L’affaire de cyberespionnage qui agite le monde politique en Espagne depuis le mois dernier a pris une nouvelle tournure lundi, avec l’annonce par le gouvernement que le Premier ministre Pedro Sanchez et la ministre de la Défense avaient été espionnés par le logiciel israélien Pegasus.
Lors d’une conférence de presse convoquée en urgence à Madrid, le ministre de la Présidence, Félix Bolaños, a affirmé que les téléphones portables de M. Sanchez et de Margarita Robles avaient été infectés en mai et juin 2021 par ce logiciel conçu par la société israélienne NSO, qui fait déjà l’objet de multiples enquêtes dans le monde depuis l’été dernier.
Dénonçant «des faits d’une énorme gravité», il a assuré qu’il s’agissait d’attaques «externes», sans toutefois dire qu’elles émanaient d’un pays étranger. «Nous avons la certitude absolue qu’il s’agit d’une attaque externe (...) parce qu’en Espagne, dans une démocratie comme la nôtre, toutes les interventions sont effectuées par des organismes officiels et avec une autorisation judiciaire», a-t-il expliqué. «Dans le cas présent, aucune de ces deux circonstances ne s’est produite», a poursuivi M. Bolaños.
Le gouvernement a déposé plainte pour ces faits auprès de l’Audience nationale, haute juridiction chargée des dossiers d’importance nationale ou internationale, comme les affaires de terrorisme, afin que toute la lumière soit faite, a-t-il précisé.
Une fois installé, Pegasus permet d’accéder aux messageries, aux données ou d’activer à distance les caméras et les micros d’un smartphone.

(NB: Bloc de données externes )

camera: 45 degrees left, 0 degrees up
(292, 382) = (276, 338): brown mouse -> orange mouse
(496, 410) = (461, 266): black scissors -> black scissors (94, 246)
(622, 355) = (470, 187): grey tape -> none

NSO a toujours affirmé que ce logiciel, dont l’exportation requiert le feu vert des autorités israéliennes, ne pouvait être vendu qu’à des États et uniquement pour les aider à lutter contre le terrorisme ou la criminalité. Pegasus et NSO font toutefois l’objet de graves accusations depuis qu’un consortium de médias a révélé l’été dernier que ce logiciel avait été utilisé pour espionner les téléphones de centaines de femmes et d’hommes politiques, de journalistes, de militants des droits humains ou de chefs d’entreprise.
Vol de données
«Deux intrusions» ont eu lieu dans le portable de M. Sanchez en mai 2021 et une dans celui de Mme Robles en juin 2021, selon M. Bolaños.
Elles ont, dans les deux cas, permis d’extraire «un volume déterminé de données», a-t-il ajouté, sans plus de détails. Selon le quotidien El País, les pirates informatiques ont extrait plus de 2,6 gigabytes de données du téléphone de M. Sanchez, soit «une énorme quantité d’informations», et seulement neuf mégabytes de celui de Mme Robles, mais le gouvernement ignore encore «la nature de l’information volée et son degré de sensibilité». Il s’agit de leurs téléphones officiels, mis à leur disposition par l’État, et non privés.

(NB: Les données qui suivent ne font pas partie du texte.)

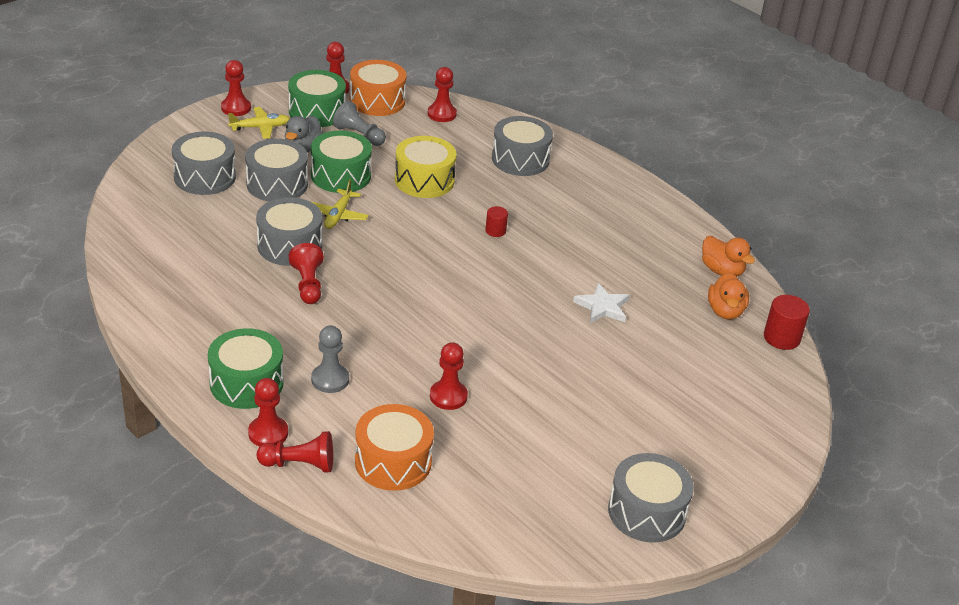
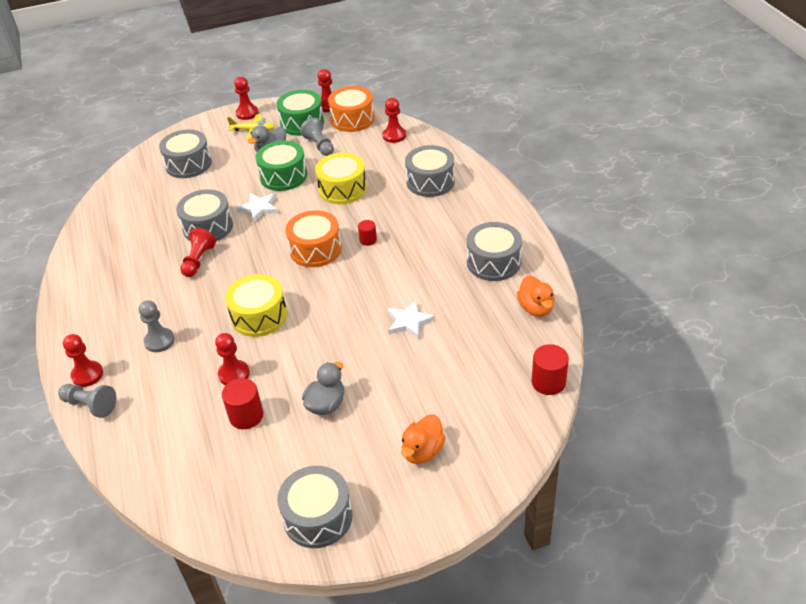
camera: 30 degrees right, 5 degrees up
(246, 383) = (101, 331): green drum -> none
(277, 184) = (233, 177): grey drum -> grey drum (493, 262)
(299, 464) = (90, 405): red pawn -> grey pawn
(338, 215) = (259, 208): yellow plane -> white star
(393, 462) = (155, 420): orange drum -> orange drum (315, 249)
(430, 331) = (259, 316): none -> yellow drum
(495, 435) = (246, 416): none -> red cylinder
(575, 405) = (326, 404): none -> grey duck
(725, 311) = (513, 346): orange duck -> orange duck (422, 451)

Ces révélations surviennent en pleine crise entre le gouvernement de gauche de M. Sanchez, un socialiste, et les milieux indépendantistes de Catalogne (Nord-Est), qui accusent le Centre national du Renseignement (CNI, services secrets) de les avoir espionnés avec Pegasus.
L’affaire a éclaté le 18 avril, lorsque Citizen Lab, un projet sur la cybersécurité de l’Université canadienne de Toronto, a publié un rapport identifiant 65 personnes de la mouvance indépendantiste — pour la plupart des Catalans — dont les portables auraient été piratés entre 2017 et 2020 par le logiciel.